### Sección del documento ###

La Cruda Enfermedad

Contra toda expectativa esta semana no voy a publicar el artículo que tenía previsto. Hay veces que la vida se interpone y te lleva a salirte de lo establecido, así que hoy le haré caso a la vida y os hablaré de José y de la cruda enfermedad.

Sin ser este su verdadero nombre, José es un paciente al que pude conocer este pasado fin de semana. Trabajo un centro socio sanitario en el que paso cada una de las tardes de mis sábados y domingos desde hace 7 meses. Dadas las características rotatorias de mi contrato, no suelo trabajar en la misma planta cada semana, por lo que nunca llego a conocer a mis pacientes de un modo más personal.

Esto no impide que les trate con todo el cariño y atención que me es posible, pero inevitablemente mi implicación emocional por ello, con cada una de sus circunstancias personales no suele ser muy profunda. Digo “no suele ser”, porque de tanto en tanto siempre aparece algún paciente que me impacta de manera importante. Se tratan de personas con las que por alguna razón conecto de manera especial y empatizo hasta el extremo de llegar a sentir su dolor como mío propio. Esto me ocurrió con José.

La cruda enfermedad.

Fue víctima de un accidente cerebro vascular el pasado mes de septiembre y, por ello, José quedó postrado en cama. No tenía posibilidad de respirar, ni de alimentarse. Requeria, por eso mismo, la apertura de un orificio en su tráquea a partir del cual pudiera seguir respirando (una traqueostomía), y de la inserción y mantenimiento de una sonda de acceso al estomago con entrada en uno de sus orificios nasales (una sonda nasogastrica).

De este modo José, sin posibilidad de habla ni deglución, depende de nosotras, sus enfermeras y enfermeros, para poder alimentarse y seguir respirando.

No es el primer paciente del que me hago cargo bajo esas
condiciones, pero sí que es el primero que me ha llegado verdaderamente al
corazón.

Quizá fue su humor tremendamente áspero, su forma de mirarme a través de esos ojos tan llenos de vida, o de meterse conmigo con sus gestos mientras con mis guantes de látex trataba de retirar el durísimo tapón de su sonda nasogástrica para poder alimentarle.

###

Tarea 1: ¿Cómo se dice en inglés esta oración de la sección del documento: «De este modo José, sin posibilidad de habla ni deglución, depende de nosotras, sus enfermeras y enfermeros, para poder alimentarse y seguir respirando.»?
Tarea 2: Prosigue el relato sobre José y su cruda enfermedad a partir de la última oración de la sección del documento.

### Información proporcionada ###

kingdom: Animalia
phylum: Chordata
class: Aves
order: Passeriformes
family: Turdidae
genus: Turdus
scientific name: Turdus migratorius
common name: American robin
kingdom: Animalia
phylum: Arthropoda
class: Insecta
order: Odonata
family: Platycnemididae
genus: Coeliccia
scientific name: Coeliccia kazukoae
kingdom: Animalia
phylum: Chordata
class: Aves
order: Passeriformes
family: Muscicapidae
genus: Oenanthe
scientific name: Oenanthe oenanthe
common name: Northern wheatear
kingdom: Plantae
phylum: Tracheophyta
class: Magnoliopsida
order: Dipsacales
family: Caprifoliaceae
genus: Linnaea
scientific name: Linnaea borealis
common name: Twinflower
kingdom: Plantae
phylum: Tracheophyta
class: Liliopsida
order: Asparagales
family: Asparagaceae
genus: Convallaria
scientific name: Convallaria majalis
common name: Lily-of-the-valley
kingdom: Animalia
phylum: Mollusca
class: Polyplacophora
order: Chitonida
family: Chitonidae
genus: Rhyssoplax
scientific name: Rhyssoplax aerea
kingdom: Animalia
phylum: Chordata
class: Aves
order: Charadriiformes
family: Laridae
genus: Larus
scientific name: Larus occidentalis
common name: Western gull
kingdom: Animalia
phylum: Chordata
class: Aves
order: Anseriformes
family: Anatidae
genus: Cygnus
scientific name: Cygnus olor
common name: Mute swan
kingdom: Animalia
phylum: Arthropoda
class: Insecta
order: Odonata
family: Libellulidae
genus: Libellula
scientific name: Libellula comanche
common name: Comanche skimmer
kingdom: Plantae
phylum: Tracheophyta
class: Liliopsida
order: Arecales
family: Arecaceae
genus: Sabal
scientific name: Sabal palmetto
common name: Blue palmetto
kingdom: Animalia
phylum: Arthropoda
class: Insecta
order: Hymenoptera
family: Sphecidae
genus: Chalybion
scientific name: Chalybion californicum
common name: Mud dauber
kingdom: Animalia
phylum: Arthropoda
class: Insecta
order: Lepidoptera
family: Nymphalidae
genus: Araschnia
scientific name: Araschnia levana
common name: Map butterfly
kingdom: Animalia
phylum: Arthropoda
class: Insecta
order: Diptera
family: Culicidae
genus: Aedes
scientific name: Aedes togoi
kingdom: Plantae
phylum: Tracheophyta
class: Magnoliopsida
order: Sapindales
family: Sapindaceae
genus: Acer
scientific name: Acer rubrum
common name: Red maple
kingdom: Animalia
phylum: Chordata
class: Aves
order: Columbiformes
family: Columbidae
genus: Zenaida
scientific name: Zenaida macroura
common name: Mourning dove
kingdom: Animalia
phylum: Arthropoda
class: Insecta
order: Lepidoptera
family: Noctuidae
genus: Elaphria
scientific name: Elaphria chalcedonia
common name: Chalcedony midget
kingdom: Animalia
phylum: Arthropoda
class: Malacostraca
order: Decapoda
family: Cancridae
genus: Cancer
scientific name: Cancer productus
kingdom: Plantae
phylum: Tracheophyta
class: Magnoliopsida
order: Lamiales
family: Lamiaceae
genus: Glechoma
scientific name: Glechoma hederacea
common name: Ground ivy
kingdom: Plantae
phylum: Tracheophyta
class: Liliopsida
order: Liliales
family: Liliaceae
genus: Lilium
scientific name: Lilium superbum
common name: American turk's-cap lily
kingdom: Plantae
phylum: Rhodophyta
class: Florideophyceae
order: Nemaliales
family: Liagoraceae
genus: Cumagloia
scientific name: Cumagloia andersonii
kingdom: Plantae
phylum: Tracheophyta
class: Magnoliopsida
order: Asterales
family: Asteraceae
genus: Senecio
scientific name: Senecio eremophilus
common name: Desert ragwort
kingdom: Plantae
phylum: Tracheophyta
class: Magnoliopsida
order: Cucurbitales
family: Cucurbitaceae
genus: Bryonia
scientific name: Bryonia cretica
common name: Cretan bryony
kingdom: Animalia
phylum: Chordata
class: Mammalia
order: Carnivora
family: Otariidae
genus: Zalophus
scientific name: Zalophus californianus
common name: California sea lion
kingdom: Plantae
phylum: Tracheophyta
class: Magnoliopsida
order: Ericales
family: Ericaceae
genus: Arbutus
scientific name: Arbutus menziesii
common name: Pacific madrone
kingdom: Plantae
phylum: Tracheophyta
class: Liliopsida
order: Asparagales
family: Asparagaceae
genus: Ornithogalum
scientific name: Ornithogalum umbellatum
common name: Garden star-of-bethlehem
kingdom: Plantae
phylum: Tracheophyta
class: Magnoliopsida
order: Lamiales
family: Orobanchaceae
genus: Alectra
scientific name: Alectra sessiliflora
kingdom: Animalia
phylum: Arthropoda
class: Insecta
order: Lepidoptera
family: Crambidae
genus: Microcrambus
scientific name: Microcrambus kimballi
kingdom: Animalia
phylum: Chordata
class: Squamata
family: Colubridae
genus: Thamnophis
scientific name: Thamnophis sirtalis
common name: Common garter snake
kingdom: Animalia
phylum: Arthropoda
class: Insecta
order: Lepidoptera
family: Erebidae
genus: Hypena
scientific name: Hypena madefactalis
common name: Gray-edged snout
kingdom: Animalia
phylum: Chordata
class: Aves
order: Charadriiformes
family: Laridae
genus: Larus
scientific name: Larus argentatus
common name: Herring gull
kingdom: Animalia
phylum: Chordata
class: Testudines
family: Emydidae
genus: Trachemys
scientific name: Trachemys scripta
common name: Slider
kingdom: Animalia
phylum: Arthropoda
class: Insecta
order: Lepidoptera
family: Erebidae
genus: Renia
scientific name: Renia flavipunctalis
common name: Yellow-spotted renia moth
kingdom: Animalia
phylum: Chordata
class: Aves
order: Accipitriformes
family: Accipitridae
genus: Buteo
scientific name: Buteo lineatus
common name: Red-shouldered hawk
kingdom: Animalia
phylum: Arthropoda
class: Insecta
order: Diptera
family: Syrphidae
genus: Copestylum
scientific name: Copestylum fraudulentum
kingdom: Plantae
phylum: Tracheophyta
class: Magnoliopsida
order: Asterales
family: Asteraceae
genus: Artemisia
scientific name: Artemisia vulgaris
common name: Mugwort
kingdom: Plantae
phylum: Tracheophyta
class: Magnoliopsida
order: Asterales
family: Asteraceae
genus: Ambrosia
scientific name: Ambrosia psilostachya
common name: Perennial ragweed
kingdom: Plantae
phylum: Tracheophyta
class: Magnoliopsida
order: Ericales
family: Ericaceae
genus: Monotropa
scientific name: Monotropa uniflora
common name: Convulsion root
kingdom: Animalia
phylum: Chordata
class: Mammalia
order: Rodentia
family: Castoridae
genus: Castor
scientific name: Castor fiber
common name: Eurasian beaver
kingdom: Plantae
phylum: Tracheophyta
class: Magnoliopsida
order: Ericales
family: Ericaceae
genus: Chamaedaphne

###

Respuesta 1: Thus José, unable to speak or swallow, depends on us, his nurses, to be able to eat and keep breathing.

Respuesta 2:
Compartíamos una comunicación razonablemente fluida a pesar de las circunstancias hasta que algo ocurrió. Una gran sensación de ahogo le inquietó y seguidamente procedí a aspirar su vía aérea hasta desobstruir la cánula a través de la cual respira. En ese momento José no dejaba de tratar de hablar para decirme algo que no lograba entender. Le pedí que se tranquilizara comunicándole que todo estaba bajo control. Sus niveles de oxigeno a pesar de la sensación, eran buenos y la aspiración estaba siendo también efectiva.

Finalmente todo salió bien y José pudo continuar respirando con normalidad. Pero de pronto pude ver en sus ojos una tristeza desgarradora. Me puse de cuclillas acercándome a él, preguntándole que le ocurría, cuando seguidamente rompió a llorar. Cogí de su mesita la pizarra que utilizaba para comunicarse y le pedí que escribiera lo que sentía: – No quiero ser una molestia.- escribió.

Al leer esto mi corazón se encogió y la empatía que sentí hacia su persona fue completa.

Imagínate a ti mismo sin poder hablar, sin poder respirar más que por un orificio artificial en la garganta y sin poder comer más que a través de una sonda que va de tu nariz a tu estomago. Esa es la cruda enfermedad vista en primera persona.

Yo personalmente no puedo imaginarme lo que debe ser encontrarse bajo esas condiciones. Lo que sí que supe fue qué decirle en aquel momento mientras le agarraba las manos con fuerza. – José, eres un guerrero, que no te quepa la menor duda. -Le dije. Esto es muy duro y la mejoría es lenta, pero vas a conseguir salir adelante. Él llorando me dio un beso en la mano y yo le di un abrazo. Me despedí deseándole fuerza y paciencia, y finalmente pude darle las buenas noches a un José sonriente y valiente.

Así es como viví uno de los acompañamientos más intensos de mi vida.